What is being asked —
Where in the records does the word "Shot" occur? Copy each line in which it does.

====

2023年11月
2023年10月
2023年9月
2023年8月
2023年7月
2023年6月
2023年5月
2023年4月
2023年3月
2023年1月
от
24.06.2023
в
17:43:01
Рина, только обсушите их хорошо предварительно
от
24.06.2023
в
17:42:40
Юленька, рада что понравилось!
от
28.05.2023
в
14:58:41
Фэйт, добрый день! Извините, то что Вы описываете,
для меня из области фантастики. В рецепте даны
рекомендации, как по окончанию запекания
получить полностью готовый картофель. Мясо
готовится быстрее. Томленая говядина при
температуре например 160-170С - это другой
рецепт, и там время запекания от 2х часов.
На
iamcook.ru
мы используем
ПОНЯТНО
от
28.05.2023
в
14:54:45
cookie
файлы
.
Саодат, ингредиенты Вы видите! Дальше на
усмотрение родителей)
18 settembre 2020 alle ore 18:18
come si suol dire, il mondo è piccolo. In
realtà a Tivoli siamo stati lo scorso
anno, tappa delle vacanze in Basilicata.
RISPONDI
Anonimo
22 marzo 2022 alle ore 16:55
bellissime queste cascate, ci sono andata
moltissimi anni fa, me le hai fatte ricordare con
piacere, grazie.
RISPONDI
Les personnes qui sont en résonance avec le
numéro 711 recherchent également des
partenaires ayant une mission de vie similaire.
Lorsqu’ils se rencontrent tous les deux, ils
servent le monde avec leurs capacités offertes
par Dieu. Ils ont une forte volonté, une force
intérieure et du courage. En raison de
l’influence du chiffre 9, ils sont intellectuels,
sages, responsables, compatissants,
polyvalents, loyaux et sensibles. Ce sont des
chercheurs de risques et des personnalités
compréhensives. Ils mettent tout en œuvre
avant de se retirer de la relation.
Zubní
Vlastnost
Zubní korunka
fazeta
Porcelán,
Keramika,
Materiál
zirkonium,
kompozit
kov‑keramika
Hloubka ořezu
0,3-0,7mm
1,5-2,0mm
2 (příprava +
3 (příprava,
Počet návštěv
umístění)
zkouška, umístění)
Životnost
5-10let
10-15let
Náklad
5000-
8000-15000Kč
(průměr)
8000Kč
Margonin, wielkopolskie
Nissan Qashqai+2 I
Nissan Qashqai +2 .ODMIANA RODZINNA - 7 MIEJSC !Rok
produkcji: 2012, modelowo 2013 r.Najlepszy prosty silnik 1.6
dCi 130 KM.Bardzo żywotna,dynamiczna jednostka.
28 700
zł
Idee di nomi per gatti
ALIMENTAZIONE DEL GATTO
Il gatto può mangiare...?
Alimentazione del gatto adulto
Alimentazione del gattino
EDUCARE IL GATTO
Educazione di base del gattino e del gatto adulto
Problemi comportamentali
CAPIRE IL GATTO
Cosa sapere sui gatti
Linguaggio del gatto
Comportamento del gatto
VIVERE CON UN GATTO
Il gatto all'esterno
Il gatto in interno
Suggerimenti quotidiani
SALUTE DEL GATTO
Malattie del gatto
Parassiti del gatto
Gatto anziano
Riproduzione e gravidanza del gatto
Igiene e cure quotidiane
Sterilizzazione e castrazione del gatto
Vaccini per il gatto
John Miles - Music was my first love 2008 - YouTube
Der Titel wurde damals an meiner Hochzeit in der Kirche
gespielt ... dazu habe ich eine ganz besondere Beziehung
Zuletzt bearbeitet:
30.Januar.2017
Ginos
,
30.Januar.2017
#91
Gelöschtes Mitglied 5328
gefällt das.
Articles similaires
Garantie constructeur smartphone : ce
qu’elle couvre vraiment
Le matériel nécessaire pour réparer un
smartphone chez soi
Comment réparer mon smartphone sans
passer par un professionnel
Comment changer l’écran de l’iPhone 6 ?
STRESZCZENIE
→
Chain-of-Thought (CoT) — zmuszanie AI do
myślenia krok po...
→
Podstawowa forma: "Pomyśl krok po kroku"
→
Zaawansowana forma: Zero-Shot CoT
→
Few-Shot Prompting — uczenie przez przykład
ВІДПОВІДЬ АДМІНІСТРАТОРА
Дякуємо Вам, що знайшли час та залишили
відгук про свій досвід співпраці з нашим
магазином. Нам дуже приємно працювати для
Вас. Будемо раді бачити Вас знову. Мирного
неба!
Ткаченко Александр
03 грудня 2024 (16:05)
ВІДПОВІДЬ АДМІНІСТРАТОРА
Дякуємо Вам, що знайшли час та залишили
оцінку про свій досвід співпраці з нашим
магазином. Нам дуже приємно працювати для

====

Solution to this exercise —
Zaawansowana forma: Zero-Shot CoT
Few-Shot Prompting — uczenie przez przykład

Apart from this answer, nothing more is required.